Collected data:
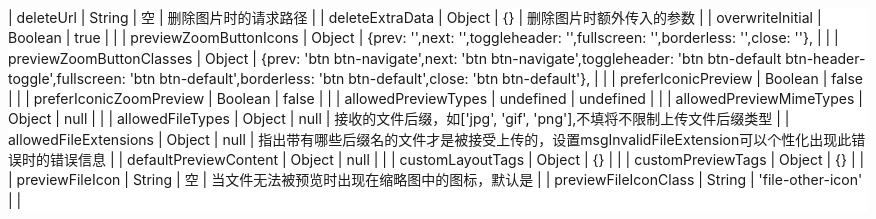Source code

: | deleteUrl                | String       | 空                                                                                                                                                                                           | 删除图片时的请求路径                                                                                                                    |
| deleteExtraData          | Object       | {}                                                                                                                                                                                          | 删除图片时额外传入的参数                                                                                                                  |
| overwriteInitial         | Boolean      | true                                                                                                                                                                                        |                                                                                                                               |
| previewZoomButtonIcons   | Object       | {prev: '',next: '',toggleheader: '',fullscreen: '',borderless: '',close: ''},                                                                                                               |                                                                                                                               |
| previewZoomButtonClasses | Object       | {prev: 'btn btn-navigate',next: 'btn btn-navigate',toggleheader: 'btn btn-default btn-header-toggle',fullscreen: 'btn btn-default',borderless: 'btn btn-default',close: 'btn btn-default'}, |                                                                                                                               |
| preferIconicPreview      | Boolean      | false                                                                                                                                                                                       |                                                                                                                               |
| preferIconicZoomPreview  | Boolean      | false                                                                                                                                                                                       |                                                                                                                               |
| allowedPreviewTypes      | undefined    | undefined                                                                                                                                                                                   |                                                                                                                               |
| allowedPreviewMimeTypes  | Object       | null                                                                                                                                                                                        |                                                                                                                               |
| allowedFileTypes         | Object       | null                                                                                                                                                                                        | 接收的文件后缀，如['jpg', 'gif', 'png'],不填将不限制上传文件后缀类型                                                                                 |
| allowedFileExtensions    | Object       | null                                                                                                                                                                                        | 指出带有哪些后缀名的文件才是被接受上传的，设置msgInvalidFileExtension可以个性化出现此错误时的错误信息                                                                |
| defaultPreviewContent    | Object       | null                                                                                                                                                                                        |                                                                                                                               |
| customLayoutTags         | Object       | {}                                                                                                                                                                                          |                                                                                                                               |
| customPreviewTags        | Object       | {}                                                                                                                                                                                          |                                                                                                                               |
| previewFileIcon          | String       | 空                                                                                                                                                                                           | 当文件无法被预览时出现在缩略图中的图标，默认是                                                                                                       |
| previewFileIconClass     | String       | 'file-other-icon'                                                                                                                                                                           |                                                                                                                               |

* WHAT IS BEING ASKED
Pictures should not appear in the copy. Write out exactly the lines above from the first one through the line that contains "previewZoomButtonClasses | Object".

* ANSWER TO THIS TASK
Source code

: | deleteUrl                | String       | 空                                                                                                                                                                                           | 删除图片时的请求路径                                                                                                                    |
| deleteExtraData          | Object       | {}                                                                                                                                                                                          | 删除图片时额外传入的参数                                                                                                                  |
| overwriteInitial         | Boolean      | true                                                                                                                                                                                        |                                                                                                                               |
| previewZoomButtonIcons   | Object       | {prev: '',next: '',toggleheader: '',fullscreen: '',borderless: '',close: ''},                                                                                                               |                                                                                                                               |
| previewZoomButtonClasses | Object       | {prev: 'btn btn-navigate',next: 'btn btn-navigate',toggleheader: 'btn btn-default btn-header-toggle',fullscreen: 'btn btn-default',borderless: 'btn btn-default',close: 'btn btn-default'}, |                                                                                                                               |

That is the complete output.